2. Think of Your Audience
Designing for yourself is so tempting. After all, your website should be a reflection of YOU! It’s your home on the web! Except that it really isn’t.
Unless you’re writing a personal blog for yourself, and don’t care if anyone else ever sees it, you’re just the one hosting the little get together for your audience.
Before you can create the list that really works for you, you have to know your audience. Understanding who they are and what they need from a visit to your website is a game-changer. Instead of guessing at what is going to work and riding the wave of every popular opinion and marketing gimmick, you’ll have solid strategy baking up every decision.
3. Create Categories
Once you have your audience in mind, it’s time to create categories for your website to-do list so that you can start sorting your tasks. Your categories should fit into your workflow, and can be customized. I recommend starting with something like the following:
This category is for tasks that are critical to being able to serve your audience.
These are tasks that build trust and improve your audience’s experience on your website.
These are changes that are nice, but don’t necessarily solve a problem for your audience.
These are changes that seem like a good idea, but will actually make serving your audience more difficult.
4. Sort Your Tasks by Priority
Step 3 undoubtedly has you thinking about your list, but please don’t stop yet!
Writing your organized list in categories is essential to creating a plan of action that will keep you on track. Having your sorted list written down is the only way to keep your head when the sparkly, glittery, shiny object syndrome strikes.
Some examples of essential tasks might be:
- Broken links to essential products or pages
- Broken widgets or plug-ins
- Site security issues such as SSL certificates, etc.
- Updates to WordPress, plugins, themes, etc. – especially if there are security fixes
- Missing pages or information about your product or service
- Outdated contact information
Important tasks might include:
- Design changes to improve readability
- Improvements to navigation menus and titles
- SEO optimization
- Accessibility improvements
- Making sure copy is clear and not misleading
- Improving branding to connect better with your client
- Building trust (consistent voice, social proof, case studies)

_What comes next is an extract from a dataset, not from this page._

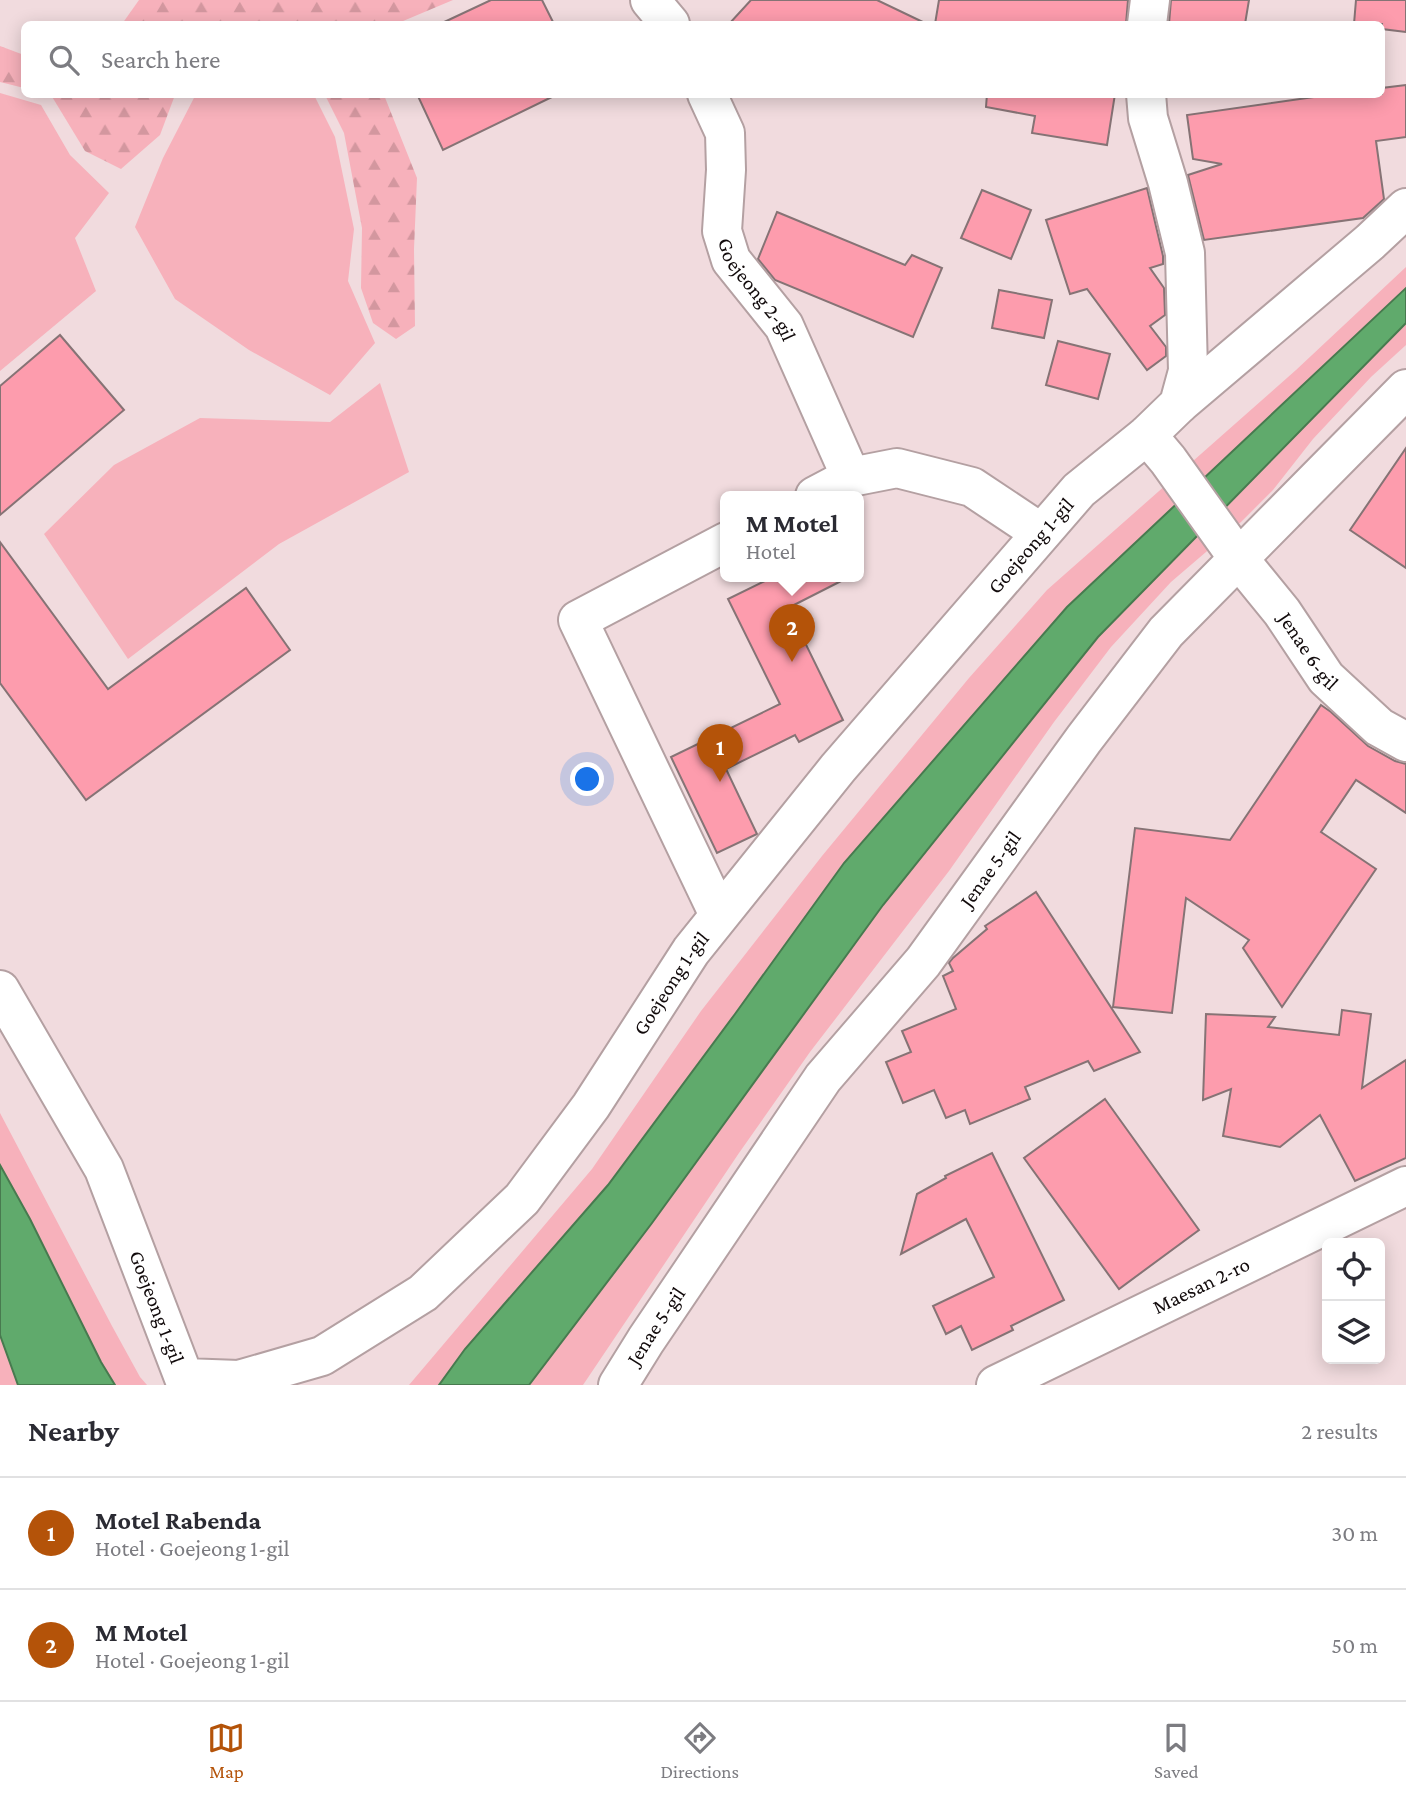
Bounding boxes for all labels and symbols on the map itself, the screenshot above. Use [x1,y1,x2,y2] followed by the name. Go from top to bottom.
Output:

- Correcting any outdated information
- Correcting other links
- Ensuring branding is consistent on social media channels
A few useful tasks could be:
- Archive out-of-date articles
- Freshen up web design or copy
- Update photos
- Add a new design element
Don’t do these, no matter how tempting they seem:
- Trendy design elements that distract your audience from your message
- Marketing techniques that aren’t a good fit for your audience
- Design elements or copy that could cause misunderstanding
- Animations that slow your site down without doing anything to build audience relationships
Act on Your Plan
Now that you’ve got a prioritized to-do list, you’re ready to get to work. For projects you’ll be handling yourself, consider setting aside regular blocks of time to make your updates. If you will be working with a designer or developer to solve various challenges, your list will help you both focus on the most important updates. Being able to communicate your needs clearly will save time and money.
Avoid getting distracted by less-important projects, but if you have tasks that combine easily, feel free to tackle them together! For instance, if you’re going through all of your old articles to update broken links, and run across some that need to be archived, it’s a great use of time to just click to archive while the article is in front of you, even though that task falls lower down in your priorities.
Save your wishes for wells, and dandelions, and birthday candles. Save your wish list for laundry and dishes. You won’t need them for your website to-do list anymore, because your website to-do list is now a strategic PLAN that will really work for you!